The candid, unscripted video went viral, and the family got a ton of social media messages and phone calls from people wanting to help. Eventually, Kelly, her friend Kim Keller, Saskatchewan curler Kirk Muyres and agricultural-technology entrepreneur Himanshu Singh founded Do More Ag, a non-profit that helps people who work in agriculture connect to mental health resources.
“Ten years ago, I didn’t know much about mental health and wouldn’t have thought about being that vulnerable to that many people,” she says. “The rewards have been developing some deep and rich connections with others in our industry and a sense of giving back, helping others and healing our ag community.”
Kelly, who is 39, grew up on the grain farm that she lives on today. She studied marketing at the University of Saskatchewan, with no intention of returning to farming after school. “My path took a right-hand turn when I met my husband. He just loved farming,” she says. Her own passion reignited, the couple moved back to Watrous and had two children.

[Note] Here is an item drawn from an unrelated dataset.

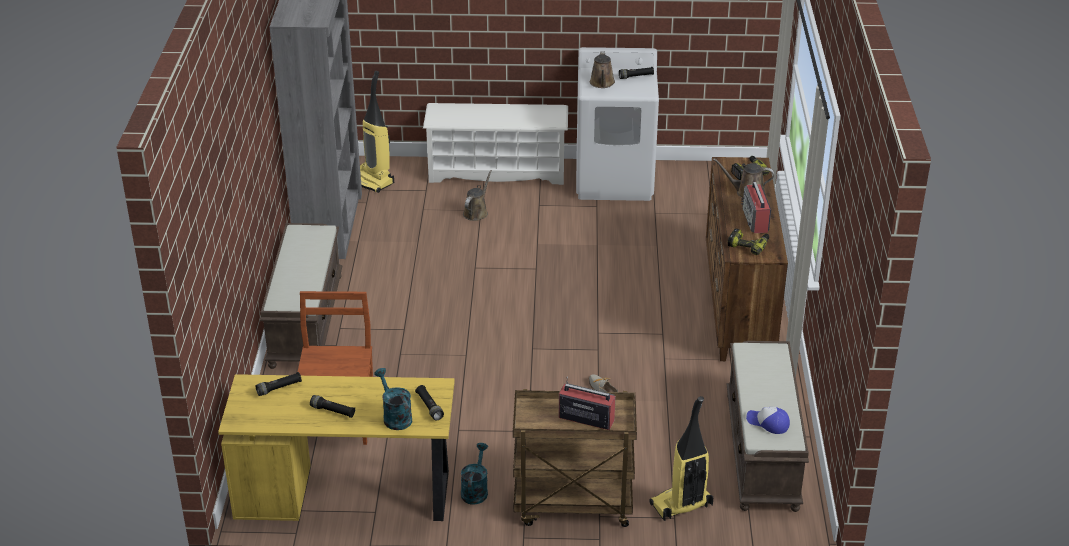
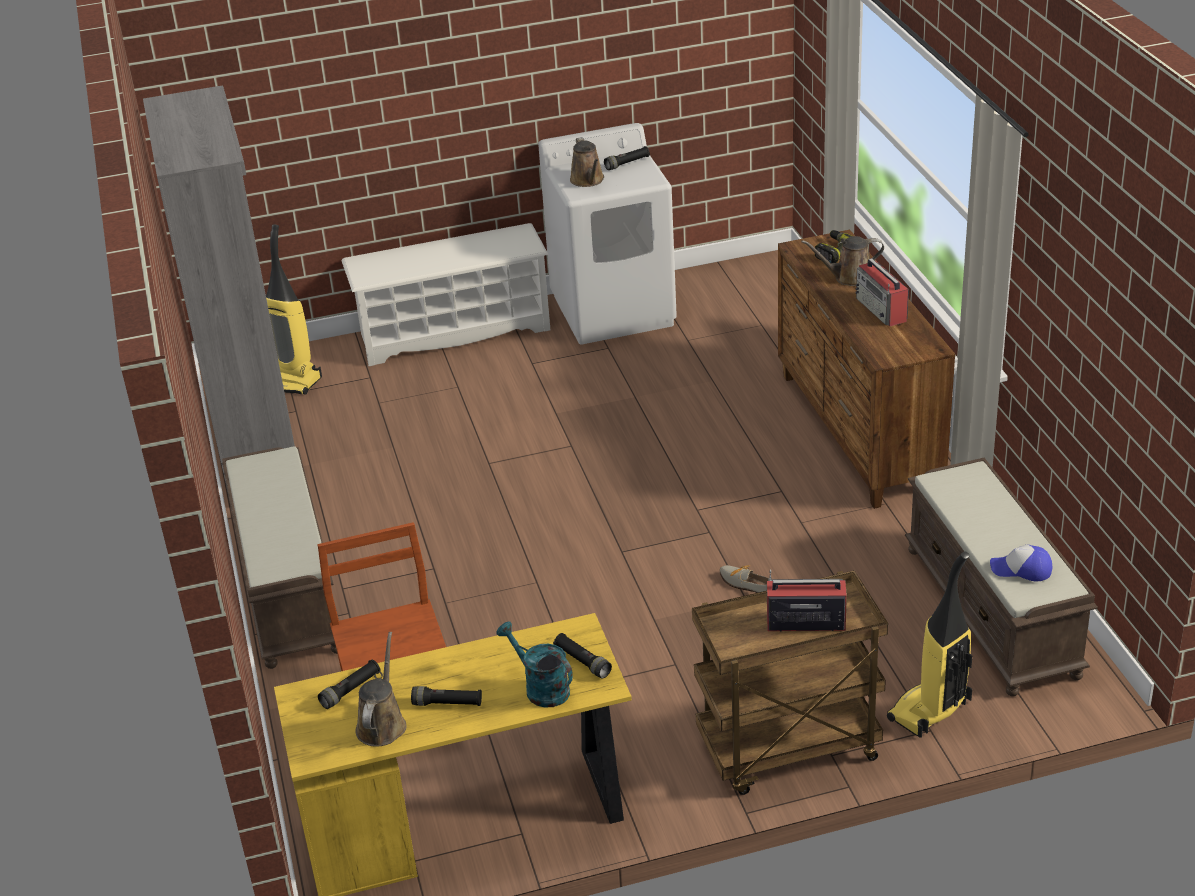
camera: 15 degrees left, 0 degrees up
(475, 490) = (645, 764): turquoise watering can -> none
(476, 212) = (453, 391): brown watering can -> brown watering can (382, 724)
(748, 245) = (892, 343): power drill -> none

A year before the viral video, Kelly was tired of what she saw as endless blog posts and documentaries that only showed the negative sides of farming. She started a blog, High Heels and Canola Fields, to offer a different perspective, but the dark side was hard to avoid. On social media, other farmers talked about poor mental health and suicide. Her own family was going through really hard times: She was experiencing postpartum depression while the uncertainty of farming left her husband dealing with panic attacks.
On their 12th anniversary, the couple found themselves discussing it all. “And I said to Matt, ‘What would happen if we just talked about it?’” she says. “His eyes just lit up. Not many people knew what we were going through. He said it would take the world off of his shoulders.” The resulting video was a moment of honesty that the Canadian agricultural community desperately needed.